### TASKS TO COMPLETE
[1] Decide whether each statement agrees with the court opinion excerpt below, answering yes or no and quoting the deciding words: (a) Gabriela Ríos filed the EEOC charge herself; (b) Gabriela Ríos was a minor when One Inc. hired her; (c) Forrest v. Brinker Intern. Payroll Co. was decided by the First Circuit in 2007.
[2] According to the court opinion excerpt below, on what date was the EEOC charge filed?
[3] Carry the court opinion excerpt below forward, starting after its final citation.

### DOCUMENT PASSAGE
However, there are several considerations that hold back the Court's hand from dismissing the instant action, and is the fact that plaintiff Gabriela Ríos was a minor at the time she was hired by One Inc. See Docket No. 19 at page 3, and Docket No. 20–1, the EEOC charge which was filed by Elizabeth DaSilva on behalf of Gabriela Ríos on July 11, 2011. The other relevant factor to be considered by the Court is the fact that minor Ríos and her mother Elizabeth DaSilva were undergoing a dire economic situation. See Amended Complaint, Docket No. 17 at page 3, and Docket No. 19 at pages 4 and 10. Based on these premises, the Court proceeds to review the pending motions.

The Title VII Claims

Sexual Harassment and Hostile Work Environment Claims.

Plaintiff Ríos brings her Title VII claims against the defendants' for discriminating against her based on her gender, sexual harassment and retaliation. Title VII prohibits an employer from discriminating against an employee “because of such individual's race, color, religion, sex, or national origin.” 42 U.S.C. § 2000e–2(a). Title VII also makes it unlawful for employers to discriminate based on sex and further prohibits retaliation against those employees who oppose such discrimination. 42 U.S.C. § 2000e–2(a)(1). A “plaintiff may establish a violation of Title VII by proving that discrimination based on sex has created a hostile or abusive work environment.” Forrest v. Brinker Intern. Payroll Co., LP, 511 F.3d 225, 228 (1st Cir.2007), citing, Meritor Sav. Bank v. Vinson, 477 U.S. 57, 66, 106 S.Ct. 2399, 91 L.Ed.2d 49 (1986). Firstly, plaintiff must allege that she was harassed while she was at work. Secondly, plaintiff must allege sufficient facts to allow the court to infer that such harassment was due to plaintiff's sex. See Higgins v. New Balance Athletic Shoe, Inc., 194 F.3d 252, 258 (1st Cir.1999). The critical issue under Title VII cases is whether members of one sex are exposed to disadvantageous terms or conditions of employment to which members of the other sex are not exposed. Oncale v. Sundowner Offshore Servs., 523 U.S. 75, 80, 118 S.Ct. 998, 140 L.Ed.2d 201 (1998). See also Ayala–Sepúlveda v. Municipality of San German, 661 F.Supp.2d 130, 136 (D.P.R.2009).

Saved entries
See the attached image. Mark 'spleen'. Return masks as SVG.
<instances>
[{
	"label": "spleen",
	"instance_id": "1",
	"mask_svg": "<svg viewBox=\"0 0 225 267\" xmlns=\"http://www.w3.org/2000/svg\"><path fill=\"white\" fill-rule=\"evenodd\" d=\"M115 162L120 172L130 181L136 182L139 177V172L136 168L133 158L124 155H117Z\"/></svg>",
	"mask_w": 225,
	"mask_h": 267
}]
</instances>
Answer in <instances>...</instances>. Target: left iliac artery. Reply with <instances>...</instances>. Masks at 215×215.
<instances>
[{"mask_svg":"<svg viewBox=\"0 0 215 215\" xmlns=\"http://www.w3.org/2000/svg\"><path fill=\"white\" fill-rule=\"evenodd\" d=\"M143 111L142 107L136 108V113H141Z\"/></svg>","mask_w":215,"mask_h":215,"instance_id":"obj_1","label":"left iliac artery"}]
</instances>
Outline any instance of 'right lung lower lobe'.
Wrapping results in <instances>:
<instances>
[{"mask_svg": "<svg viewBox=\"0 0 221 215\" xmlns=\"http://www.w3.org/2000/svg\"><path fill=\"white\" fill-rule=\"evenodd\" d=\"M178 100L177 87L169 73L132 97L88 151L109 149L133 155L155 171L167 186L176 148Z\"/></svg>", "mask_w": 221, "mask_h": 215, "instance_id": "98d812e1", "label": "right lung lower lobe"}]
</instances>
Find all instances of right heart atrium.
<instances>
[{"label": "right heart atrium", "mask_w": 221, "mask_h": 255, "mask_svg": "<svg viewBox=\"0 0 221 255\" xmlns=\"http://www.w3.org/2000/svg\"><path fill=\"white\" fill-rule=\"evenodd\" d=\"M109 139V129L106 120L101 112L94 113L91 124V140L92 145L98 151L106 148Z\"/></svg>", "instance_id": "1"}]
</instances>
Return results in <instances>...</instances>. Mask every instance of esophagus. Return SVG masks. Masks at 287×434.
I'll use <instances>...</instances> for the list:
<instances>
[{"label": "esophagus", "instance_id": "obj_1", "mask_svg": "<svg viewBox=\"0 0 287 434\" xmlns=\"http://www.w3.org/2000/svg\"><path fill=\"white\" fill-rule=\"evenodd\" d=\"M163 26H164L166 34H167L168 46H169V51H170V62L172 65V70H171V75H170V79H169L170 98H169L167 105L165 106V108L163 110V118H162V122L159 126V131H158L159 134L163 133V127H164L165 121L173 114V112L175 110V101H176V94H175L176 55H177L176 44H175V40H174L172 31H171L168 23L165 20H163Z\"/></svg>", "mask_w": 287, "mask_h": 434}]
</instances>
--
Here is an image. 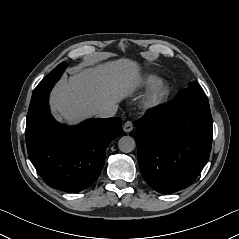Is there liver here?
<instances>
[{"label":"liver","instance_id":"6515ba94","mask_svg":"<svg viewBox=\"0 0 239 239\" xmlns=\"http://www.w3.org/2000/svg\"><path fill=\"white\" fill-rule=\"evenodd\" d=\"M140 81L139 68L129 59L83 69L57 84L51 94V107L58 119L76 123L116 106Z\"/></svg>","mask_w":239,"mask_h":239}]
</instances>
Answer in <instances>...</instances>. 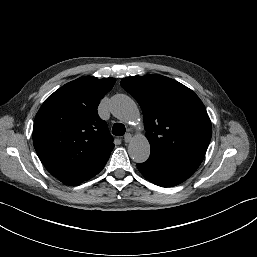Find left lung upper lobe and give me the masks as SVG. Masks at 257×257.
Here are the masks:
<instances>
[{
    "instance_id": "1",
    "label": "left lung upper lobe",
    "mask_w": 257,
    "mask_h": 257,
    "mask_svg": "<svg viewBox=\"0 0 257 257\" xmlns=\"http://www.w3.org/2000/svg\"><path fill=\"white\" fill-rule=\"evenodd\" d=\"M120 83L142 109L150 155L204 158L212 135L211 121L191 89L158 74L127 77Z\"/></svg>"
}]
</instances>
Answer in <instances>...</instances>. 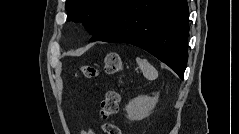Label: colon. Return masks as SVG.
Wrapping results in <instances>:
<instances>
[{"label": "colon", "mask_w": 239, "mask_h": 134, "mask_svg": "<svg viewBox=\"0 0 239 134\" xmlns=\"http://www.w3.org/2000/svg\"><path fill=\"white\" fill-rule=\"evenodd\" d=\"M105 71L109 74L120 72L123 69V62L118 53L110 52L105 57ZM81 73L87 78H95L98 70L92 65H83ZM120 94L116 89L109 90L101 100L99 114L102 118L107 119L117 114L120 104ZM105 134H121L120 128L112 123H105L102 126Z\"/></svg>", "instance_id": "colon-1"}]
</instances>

### RESPONSES IN ORDER
[1]
(a) No: "the EEOC charge which was filed by Elizabeth DaSilva on behalf of Gabriela Ríos on July 11, 2011."
(b) Yes: "plaintiff Gabriela Ríos was a minor at the time she was hired by One Inc."
(c) Yes: "Forrest v. Brinker Intern. Payroll Co., LP, 511 F.3d 225, 228 (1st Cir.2007)"

[2] July 11, 2011.

[3]
In the instant case, Plaintiff Ríos must allege sufficient facts that if taken as true, would demonstrate that she was discriminated against because of her sex. The Court briefly explains.

It is uncontested that Plaintiff Ríos is a member of a protected class because she is a woman, and she is also a minor. In the employment discrimination context it has been established that “sexual harassment is a form of sex discrimination which Title VII prohibits.” Meritor Savings Bank, 477 U.S. at 65, 106 S.Ct. 2399 (1986); Lipsett v. University of P.R., 864 F.2d 881, 897 (1st Cir.1988). Courts have recognized that: sexual harassment can take place in two related ways. First, the quid pro quo harassment occurs when a supervisor conditions the granting of economic or other job benefit upon the receipt of sexual favors from a subordinate, or punishes that subordinate for refusing to comply. Lipsett, 864 F.2d at 897.See also Acevedo Vargas v. Colon, 68 F.Supp.2d 80, 87 (D.P.R.1999). The second type of sexual harassment, “hostile work environment, occurs when one or more supervisors or co-workers create an atmosphere so infused with hostility towards members of one sex that they alter the conditions of employment for them.” Meritor Savings, 477 U.S. at 65, 106 S.Ct. 2399. In the instant case, plaintiff claims sexual discrimination based on hostile work environment. The Court proceeds to analyze the alleged hostile work environment claim.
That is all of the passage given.